Task description:
Every line of the material that mentions the word "download" should be copied out.

Record excerpts:
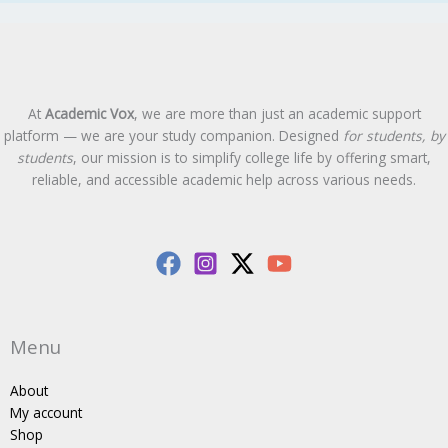
At
Academic Vox
, we are more than just an academic support
platform — we are your study companion. Designed
for students, by
students
, our mission is to simplify college life by offering smart,
reliable, and accessible academic help across various needs.
Menu
About
My account
Shop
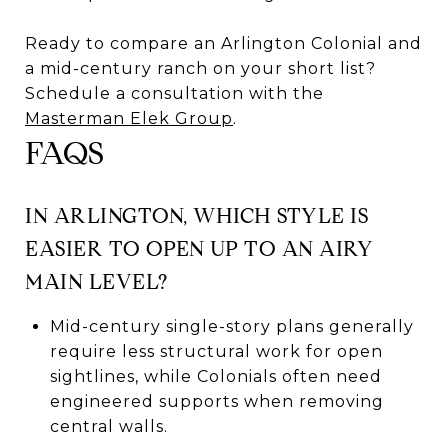
Ready to compare an Arlington Colonial and
a mid-century ranch on your short list?
Schedule a consultation with the
Masterman Elek Group
.
FAQS
IN ARLINGTON, WHICH STYLE IS
EASIER TO OPEN UP TO AN AIRY
MAIN LEVEL?
Mid-century single-story plans generally
require less structural work for open
sightlines, while Colonials often need
engineered supports when removing
central walls.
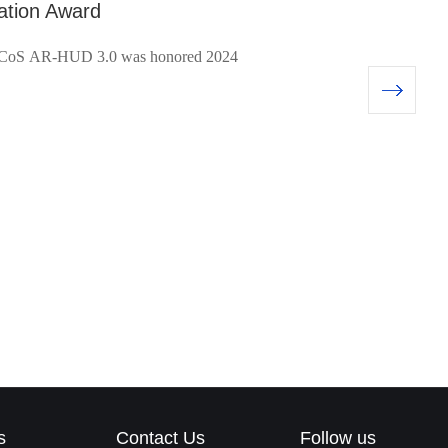
tion Award
ne LCoS AR-HUD 3.0 was honored 2024
s
Contact Us
Follow us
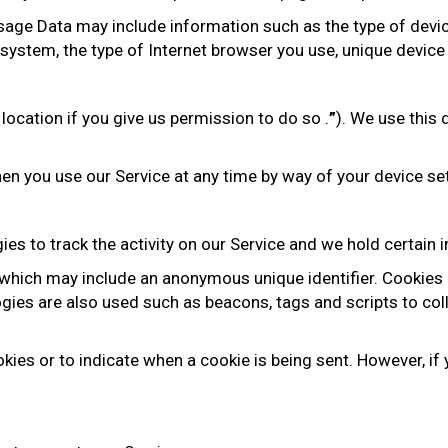
age Data may include information such as the type of device
system, the type of Internet browser you use, unique device 
ocation if you give us permission to do so .
”
). We use this 
en you use our Service at any time by way of your device se
es to track the activity on our Service and we hold certain 
 which may include an anonymous unique identifier. Cookies
ogies are also used such as beacons, tags and scripts to co
okies or to indicate when a cookie is being sent. However, i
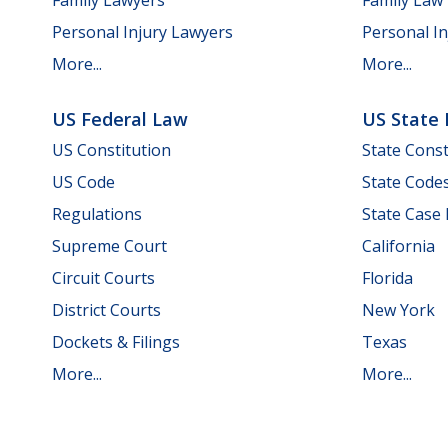
Personal Injury Lawyers
Personal In
More...
More...
US Federal Law
US State
US Constitution
State Const
US Code
State Code
Regulations
State Case
Supreme Court
California
Circuit Courts
Florida
District Courts
New York
Dockets & Filings
Texas
More...
More...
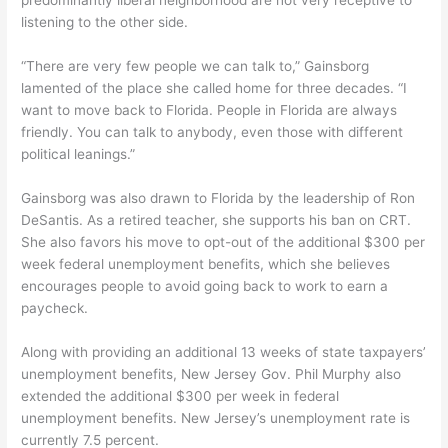
listening to the other side.
“There are very few people we can talk to,” Gainsborg
lamented of the place she called home for three decades. “I
want to move back to Florida. People in Florida are always
friendly. You can talk to anybody, even those with different
political leanings.”
Gainsborg was also drawn to Florida by the leadership of Ron
DeSantis. As a retired teacher, she supports his ban on CRT.
She also favors his move to opt-out of the additional $300 per
week federal unemployment benefits, which she believes
encourages people to avoid going back to work to earn a
paycheck.
Along with providing an additional 13 weeks of state taxpayers’
unemployment benefits, New Jersey Gov. Phil Murphy also
extended the additional $300 per week in federal
unemployment benefits. New Jersey’s unemployment rate is
currently 7.5 percent.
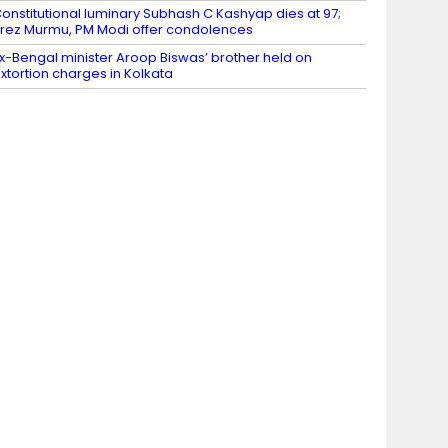
onstitutional luminary Subhash C Kashyap dies at 97;
rez Murmu, PM Modi offer condolences
x-Bengal minister Aroop Biswas’ brother held on
xtortion charges in Kolkata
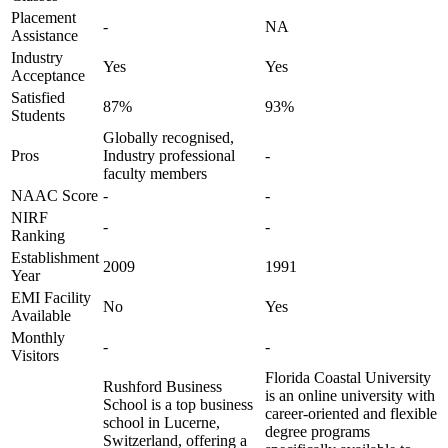
Placement
-
NA
Assistance
Industry
Yes
Yes
Acceptance
Satisfied
87%
93%
Students
Globally recognised,
Pros
Industry professional
-
faculty members
NAAC Score
-
-
NIRF
-
-
Ranking
Establishment
2009
1991
Year
EMI Facility
No
Yes
Available
Monthly
-
-
Visitors
Florida Coastal University
Rushford Business
is an online university with
School is a top business
career-oriented and flexible
school in Lucerne,
degree programs
Switzerland, offering a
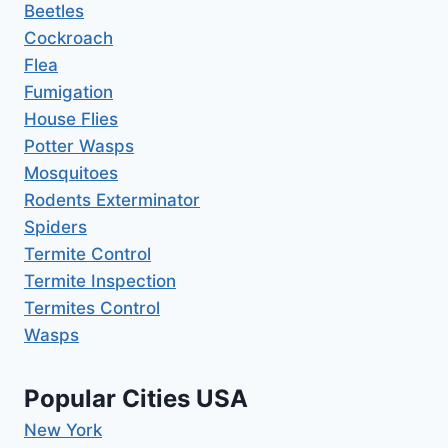
Beetles
Cockroach
Flea
Fumigation
House Flies
Potter Wasps
Mosquitoes
Rodents Exterminator
Spiders
Termite Control
Termite Inspection
Termites Control
Wasps
Popular Cities USA
New York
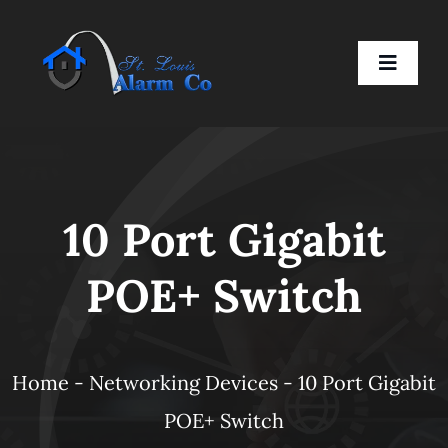
Skip
to
Toggle
content
Naviga
Home
10 Port Gigabit
Residential
POE+ Switch
Business
Smart Devices
Home
-
Networking Devices
-
10 Port Gigabit
POE+ Switch
Company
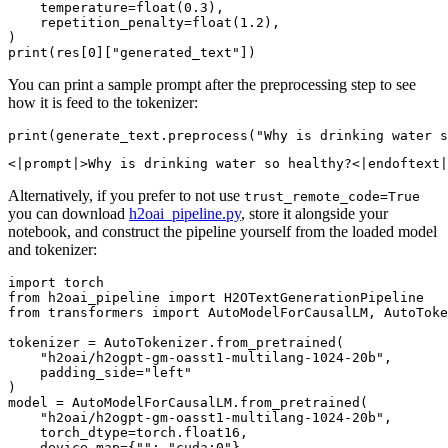
    temperature=
float
(
0.3
),

    repetition_penalty=
float
(
1.2
),

print
(res[
0
][
"generated_text"
You can print a sample prompt after the preprocessing step to see
how it is feed to the tokenizer:
print
(generate_text.preprocess(
"Why is drinking water s
Alternatively, if you prefer to not use
trust_remote_code=True
you can download
h2oai_pipeline.py
, store it alongside your
notebook, and construct the pipeline yourself from the loaded model
and tokenizer:
import
from
 h2oai_pipeline 
import
from
 transformers 
import
 AutoModelForCausalLM, AutoToke
tokenizer = AutoTokenizer.from_pretrained(

"h2oai/h2ogpt-gm-oasst1-multilang-1024-20b"
,

    padding_side=
"left"
)

model = AutoModelForCausalLM.from_pretrained(

"h2oai/h2ogpt-gm-oasst1-multilang-1024-20b"
,

    torch_dtype=torch.float16,

    device_map={
""
: 
"cuda:0"
}
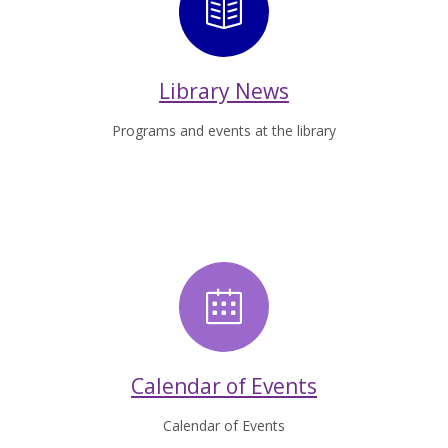
Library News
Library News
Programs and events at the library
Calendar of 
Calendar of Events
Calendar of Events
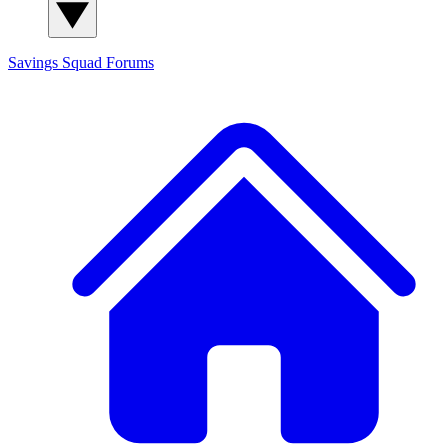
Savings Squad
Forums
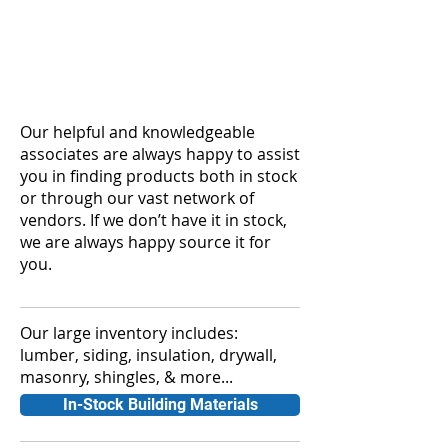
Our helpful and knowledgeable
associates are always happy to assist
you in finding products both in stock
or through our vast network of
vendors. If we don’t have it in stock,
we are always happy source it for
you.
Our large inventory includes:
lumber, siding, insulation, drywall,
masonry, shingles, & more...
In-Stock Building Materials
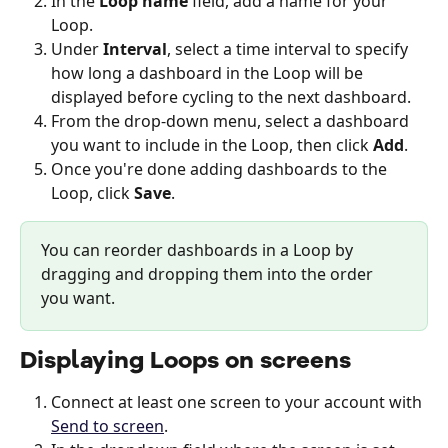
In the 
Loop name
 field, add a name for your 
Loop.
Under 
Interval
, select a time interval to specify 
how long a dashboard in the Loop will be 
displayed before cycling to the next dashboard.
From the drop-down menu, select a dashboard 
you want to include in the Loop, then click 
Add
.
Once you're done adding dashboards to the 
Loop, click 
Save
. 
You can reorder dashboards in a Loop by 
dragging and dropping them into the order 
you want. 
Displaying Loops on screens
Connect at least one screen to your account with 
Send to screen
. 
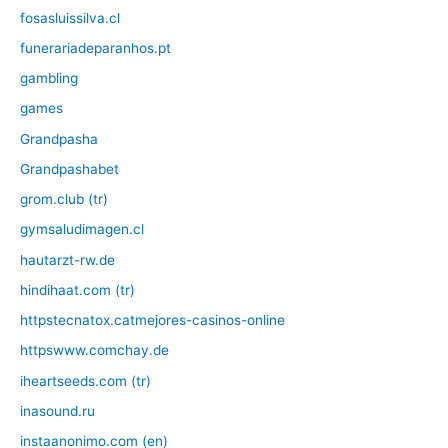
fosasluissilva.cl
funerariadeparanhos.pt
gambling
games
Grandpasha
Grandpashabet
grom.club (tr)
gymsaludimagen.cl
hautarzt-rw.de
hindihaat.com (tr)
httpstecnatox.catmejores-casinos-online
httpswww.comchay.de
iheartseeds.com (tr)
inasound.ru
instaanonimo.com (en)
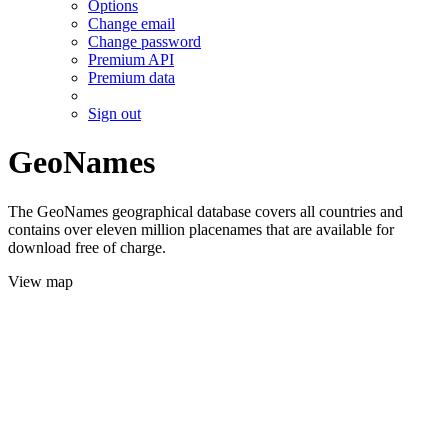
Options
Change email
Change password
Premium API
Premium data
Sign out
GeoNames
The GeoNames geographical database covers all countries and
contains over eleven million placenames that are available for
download free of charge.
View map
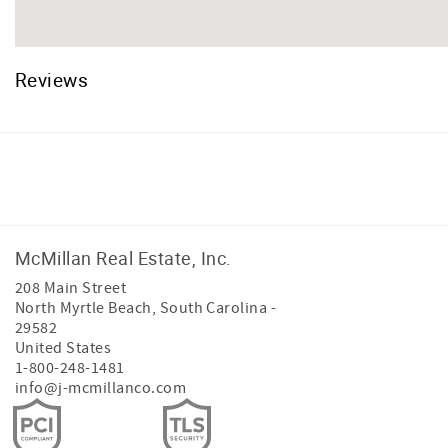
Reviews
Facebook
Instagram
McMillan Real Estate, Inc.
208 Main Street
North Myrtle Beach
,
South Carolina
-
29582
United States
1-800-248-1481
info@j-mcmillanco.com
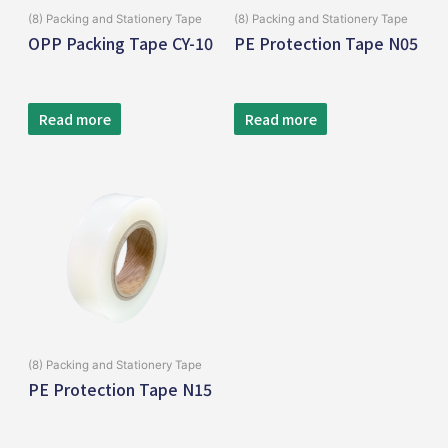
(8) Packing and Stationery Tape
(8) Packing and Stationery Tape
OPP Packing Tape CY-10
PE Protection Tape N05
Read more
Read more
(8) Packing and Stationery Tape
PE Protection Tape N15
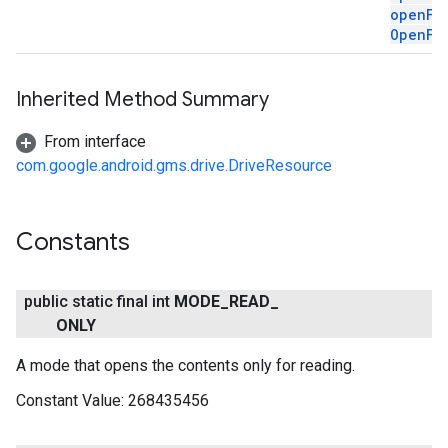
openFi
OpenFi
Inherited Method Summary
From interface
com.google.android.gms.drive.DriveResource
Constants
public static final int
MODE
_
READ
_
ONLY
A mode that opens the contents only for reading.
Constant Value:
268435456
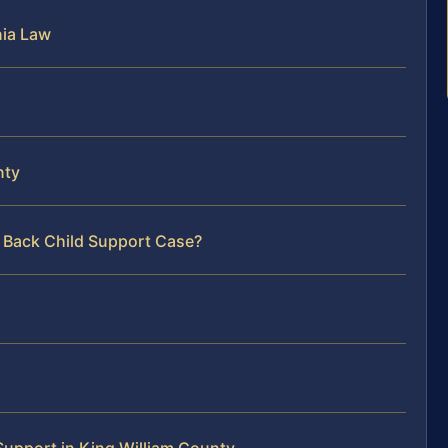
nia Law
nty
r Back Child Support Case?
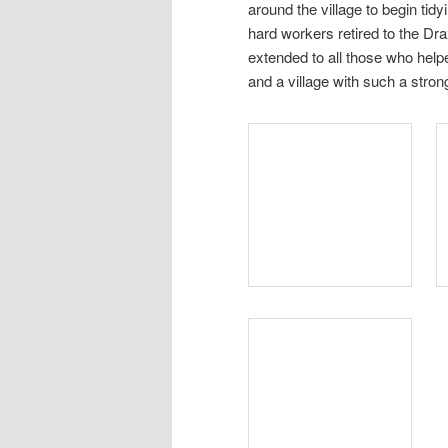
around the village to begin tidy
hard workers retired to the Dr
extended to all those who helpe
and a village with such a stron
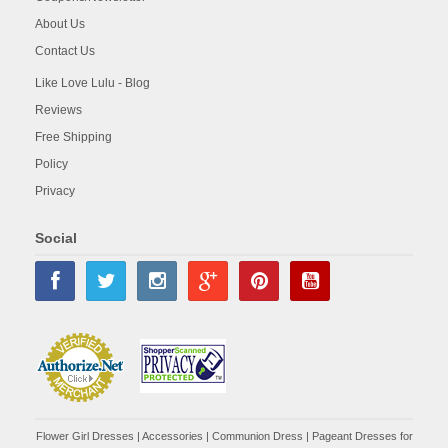
About Us
Contact Us
Like Love Lulu - Blog
Reviews
Free Shipping
Policy
Privacy
Social
Flower Girl Dresses
|
Accessories
|
Communion Dress
|
Pageant Dresses for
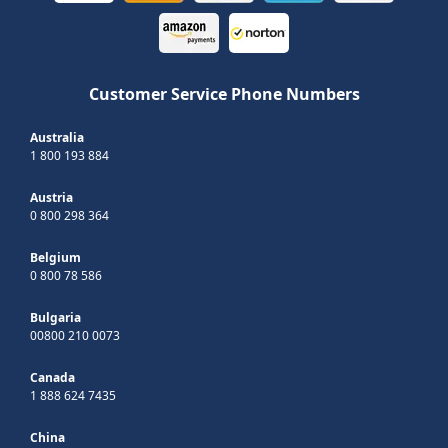
Customer Service Phone Numbers
Australia
1 800 193 884
Austria
0 800 298 364
Belgium
0 800 78 586
Bulgaria
00800 210 0073
Canada
1 888 624 7435
China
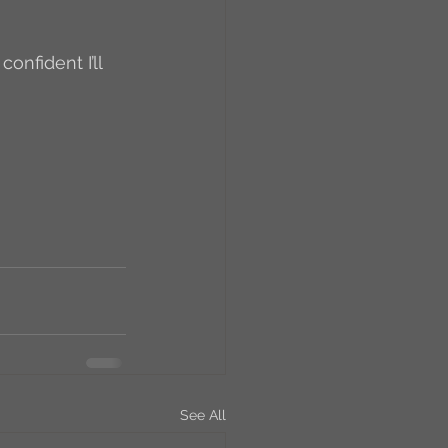
RCs
orkers
Caste
e
On Writing
equested Reviews
See All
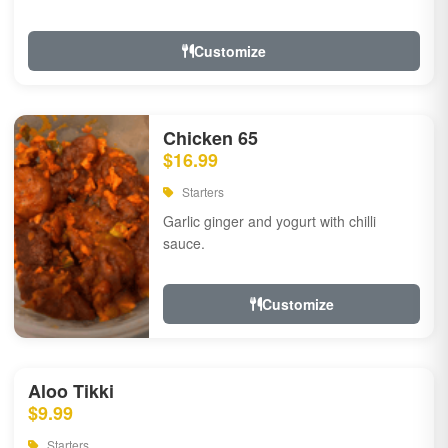
Customize
Chicken 65
$16.99
Starters
Garlic ginger and yogurt with chilli
sauce.
Customize
Aloo Tikki
$9.99
Starters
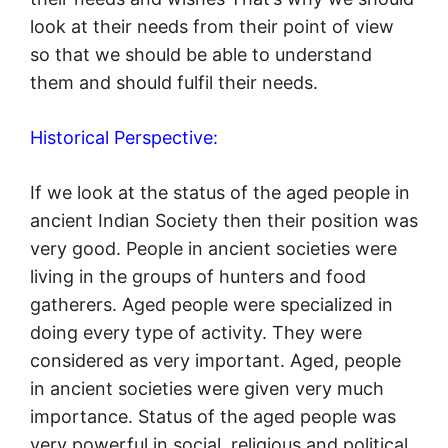
look at their needs from their point of view
so that we should be able to understand
them and should fulfil their needs.
Historical Perspective:
If we look at the status of the aged people in
ancient Indian Society then their position was
very good. People in ancient societies were
living in the groups of hunters and food
gatherers. Aged people were specialized in
doing every type of activity. They were
considered as very important. Aged, people
in ancient societies were given very much
importance. Status of the aged people was
very powerful in social, religious and political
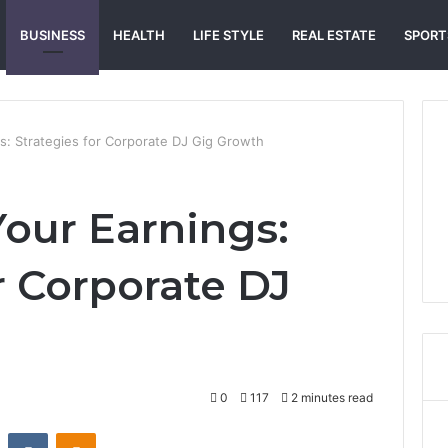
BUSINESS
HEALTH
LIFE STYLE
REAL ESTATE
SPORT
s: Strategies for Corporate DJ Gig Growth
our Earnings:
r Corporate DJ
0
117
2 minutes read
st
Reddit
VKontakte
Odnoklassniki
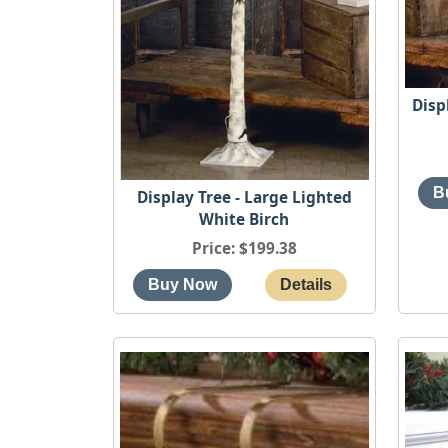
Disp
Display Tree - Large Lighted
White Birch
Price
$199.38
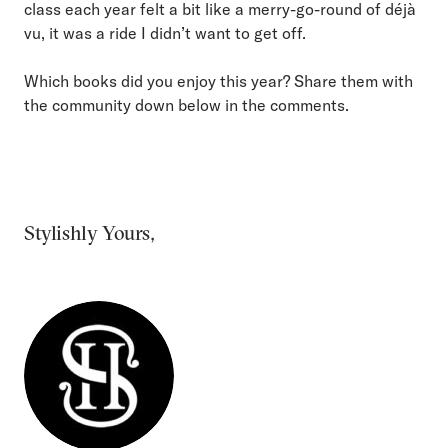
class each year felt a bit like a merry-go-round of déjà
vu, it was a ride I didn’t want to get off.
Which books did you enjoy this year? Share them with
the community down below in the comments.
Stylishly Yours,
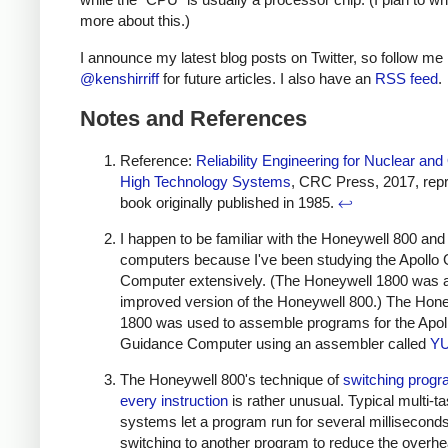
more about this.)
I announce my latest blog posts on Twitter, so follow me
@kenshirriff
for future articles. I also have an
RSS feed
.
Notes and References
Reference:
Reliability Engineering for Nuclear and
High Technology Systems
, CRC Press, 2017, repri
book originally published in 1985.
↩
I happen to be familiar with the Honeywell 800 an
computers because I've been studying the Apollo
Computer extensively. (The Honeywell 1800 was 
improved version of the Honeywell 800.) The Hon
1800 was used to assemble programs for the Apol
Guidance Computer using an assembler called
Y
The Honeywell 800's technique of
switching prog
every instruction
is rather unusual. Typical multi-t
systems let a program run for several millisecond
switching to another program to reduce the overhe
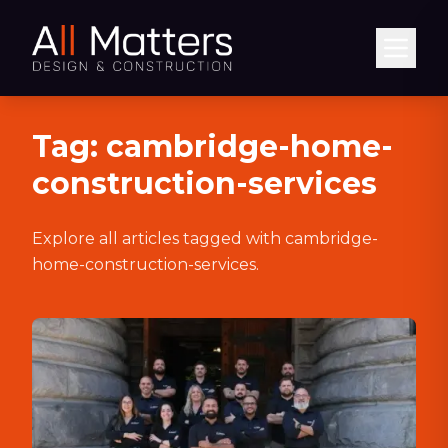
Abrir
Tag:
cambridge-home-
construction-services
Explore all articles tagged with
cambridge-
home-construction-services
.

Answer section:
you can download
download free of charge.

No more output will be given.